Chinelle Henry prepared to step up in Healy’s absence as she is looking to take this opportunity with both hands.
Chinelle Henry is ready to step in for UP Warriorz and make an unexpected WPL debut she hopes will be the start of something huge.
Despite not having played yet, Henry, a strong middle-order batsman for the West Indies and a useful fast bowler, was called up late to the tournament to replace Australia captain Healy, who is recuperating from a stress injury in her foot.
“This is a really huge, huge opportunity for me,” Henry told ESPNcricinfo’s Powerplay podcast. “My only other franchise league would’ve been the CPL, so to be a part of one of the biggest franchises around in female cricket in the WPL is a really big thing for my career going forward. Next year maybe I could secure a place to be actually a part of a team permanently coming in the next edition of the WPL, so this year is definitely kind of like a test run, a trial run, for me.
“Coming in has a replacement, that’s a huge set of responsibilities on me, huge shoes to fill.
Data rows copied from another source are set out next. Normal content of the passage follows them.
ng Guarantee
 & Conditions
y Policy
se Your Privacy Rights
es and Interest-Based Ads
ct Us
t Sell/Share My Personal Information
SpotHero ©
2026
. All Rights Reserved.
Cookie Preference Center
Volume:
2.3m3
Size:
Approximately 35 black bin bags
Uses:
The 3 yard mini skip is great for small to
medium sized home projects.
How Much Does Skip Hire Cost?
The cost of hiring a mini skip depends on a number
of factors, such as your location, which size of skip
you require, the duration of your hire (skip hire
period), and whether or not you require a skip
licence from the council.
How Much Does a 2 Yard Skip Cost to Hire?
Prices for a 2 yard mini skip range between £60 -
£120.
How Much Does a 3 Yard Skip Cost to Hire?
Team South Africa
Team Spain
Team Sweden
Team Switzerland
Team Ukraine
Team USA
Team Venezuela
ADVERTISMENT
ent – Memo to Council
The atmosphere playing along with some of the best in the world from their respective regions is going to be huge. This will be a lot of learning this year and I’m hoping that I can actually go there and deliver on the field when called upon, because that’s the reason why I’m here. Obviously they saw something. Healy, unfortunately the team lost to injury, and to be that replacement is a huge honour.”
One need only look back to December to understand why UP Warriorz grabbed Henry’s number when Healy passed away from the injury she had been fighting intermittently since the T20 World Cup the previous year.
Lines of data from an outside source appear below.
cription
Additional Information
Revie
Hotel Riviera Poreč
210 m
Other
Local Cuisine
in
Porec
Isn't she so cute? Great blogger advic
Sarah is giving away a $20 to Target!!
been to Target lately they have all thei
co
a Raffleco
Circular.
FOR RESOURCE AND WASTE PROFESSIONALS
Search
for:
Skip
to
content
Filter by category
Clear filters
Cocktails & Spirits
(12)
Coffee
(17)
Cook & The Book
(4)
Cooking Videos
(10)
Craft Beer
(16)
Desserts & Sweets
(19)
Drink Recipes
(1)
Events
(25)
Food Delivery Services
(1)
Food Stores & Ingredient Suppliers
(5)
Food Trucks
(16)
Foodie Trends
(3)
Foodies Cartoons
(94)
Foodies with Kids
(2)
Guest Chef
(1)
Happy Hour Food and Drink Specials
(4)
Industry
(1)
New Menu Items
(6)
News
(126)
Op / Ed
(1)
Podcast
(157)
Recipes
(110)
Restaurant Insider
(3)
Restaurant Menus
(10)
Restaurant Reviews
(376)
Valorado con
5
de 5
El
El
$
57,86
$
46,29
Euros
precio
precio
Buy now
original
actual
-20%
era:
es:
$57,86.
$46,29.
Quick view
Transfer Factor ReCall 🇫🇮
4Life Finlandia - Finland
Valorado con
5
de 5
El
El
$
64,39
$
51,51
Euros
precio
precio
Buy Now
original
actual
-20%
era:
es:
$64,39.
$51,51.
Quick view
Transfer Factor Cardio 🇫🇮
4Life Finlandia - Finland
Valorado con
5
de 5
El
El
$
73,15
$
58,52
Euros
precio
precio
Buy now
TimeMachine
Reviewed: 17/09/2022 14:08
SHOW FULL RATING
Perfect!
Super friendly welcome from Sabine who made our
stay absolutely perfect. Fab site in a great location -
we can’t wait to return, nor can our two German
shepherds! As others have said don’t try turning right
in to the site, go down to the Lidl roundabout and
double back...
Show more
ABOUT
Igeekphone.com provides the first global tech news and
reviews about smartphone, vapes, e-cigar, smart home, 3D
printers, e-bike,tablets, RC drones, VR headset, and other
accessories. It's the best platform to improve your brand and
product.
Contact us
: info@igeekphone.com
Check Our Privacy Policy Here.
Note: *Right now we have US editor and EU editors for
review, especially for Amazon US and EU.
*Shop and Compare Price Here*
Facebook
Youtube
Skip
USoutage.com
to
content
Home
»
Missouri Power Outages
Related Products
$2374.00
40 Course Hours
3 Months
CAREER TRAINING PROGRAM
On Henry’s first trip of India, he showed some real excellent form with a 16-ball 43 plus one wicket in a losing cause during West Indies’ third Twenty20 International against India at Navi Mumbai and 61 off 72 balls in the third ODI, which India won at Vadodara.
She now hopes to follow in the footsteps of her teammates Deandra Dottin and Hayley Matthews by entering the WPL for the first time and then joining up with Stafanie Taylor to compete in additional international franchise events.
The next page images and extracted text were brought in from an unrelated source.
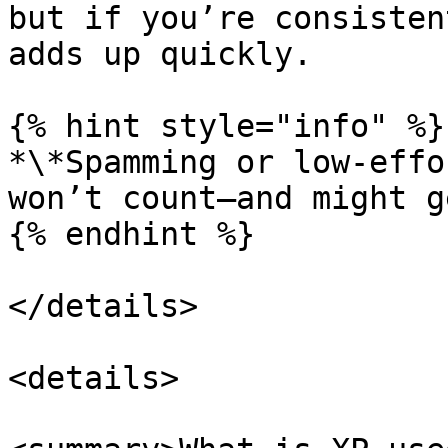
but if you’re consisten
adds up quickly.

{% hint style="info" %}

*\*Spamming or low-effo
won’t count—and might g
{% endhint %}

</details>

<details>
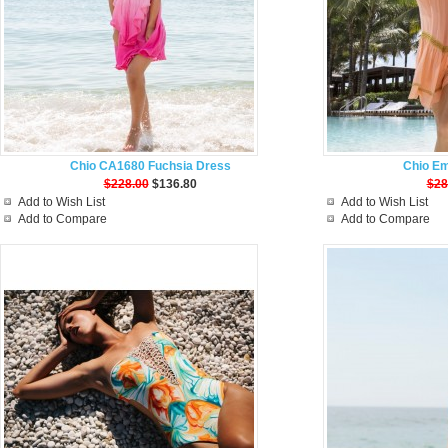
Chio CA1680 Fuchsia Dress
Chio Em
$228.00
$136.80
$28
Add to Wish List
Add to Wish List
Add to Compare
Add to Compare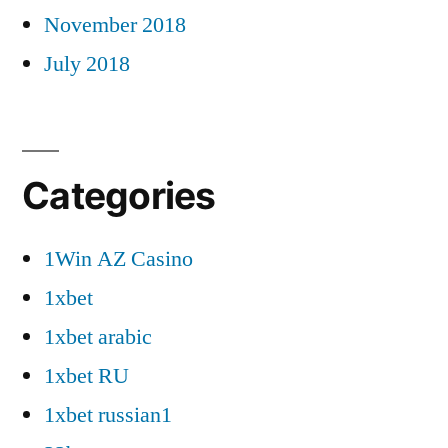
November 2018
July 2018
Categories
1Win AZ Casino
1xbet
1xbet arabic
1xbet RU
1xbet russian1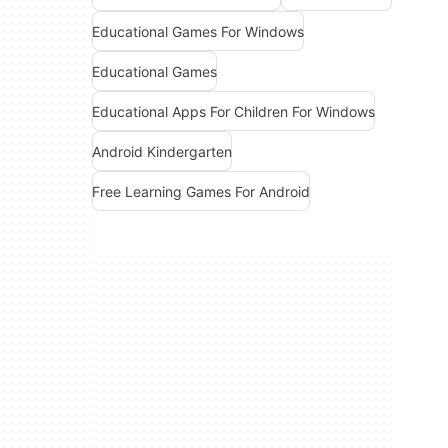
Educational Games For Windows
Educational Games
Educational Apps For Children For Windows
Android Kindergarten
Free Learning Games For Android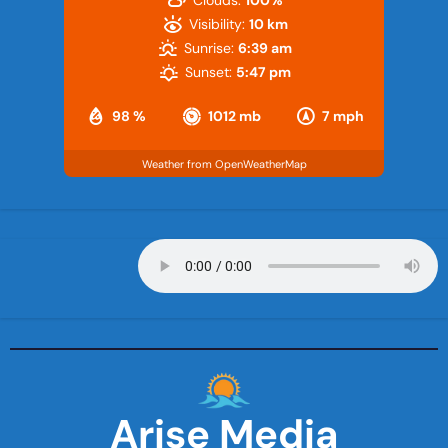
Clouds:
100%
Visibility:
10 km
Sunrise:
6:39 am
Sunset:
5:47 pm
98 %
1012 mb
7 mph
Weather from OpenWeatherMap
Arise Media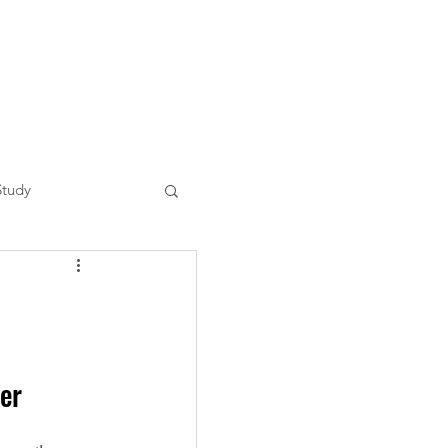
Study
er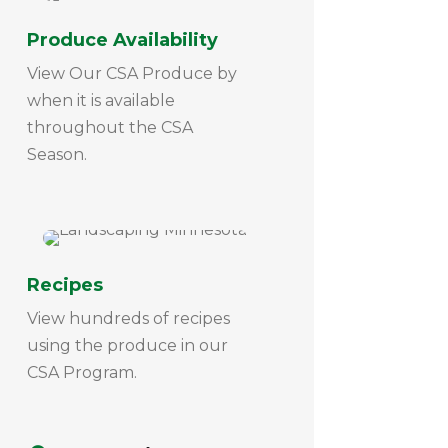
Produce Availability
View Our CSA Produce by
when it is available
throughout the CSA
Season.
Recipes
View hundreds of recipes
using the produce in our
CSA Program.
As the West Indies team looks to build on their success of making it to the T20 World Cup semi-finals last year, where they lost to eventual champions New Zealand, any lessons Henry can impart to the younger players will be beneficial. Henry is 29 years old and has 111 international caps across both white-ball formats.
When West Indies plays five other teams in April for just two qualifying spots at the 50-over World Cup, which will be held in India later this year, they will need all of those elements to work together once more.
“When you talk about West Indies, we always want to be at the big stage, big competitions, we always want to be competing,” Chinelle Henry said. “The same amount of confidence, the same amount of enthusiasm that we play the T20s with, that’s something we are trying to go out there and play the longer version with. The longer version of the game is something that we are going to have to take more responsibility for as a person, as a team, and know that to avoid these situations [going through the qualifier] this is what we have to do.
“We won the T20 World Cup once and definitely the ODI World Cup is something that we talked about. We just don’t want to keep dwelling on the past that, ‘hey, we won the 2016 T20 World Cup’. Teams are evolving, teams are getting better, players are getting better. We know that we have to get better and these are things that we have to do in order to be better at the longer version of the game.”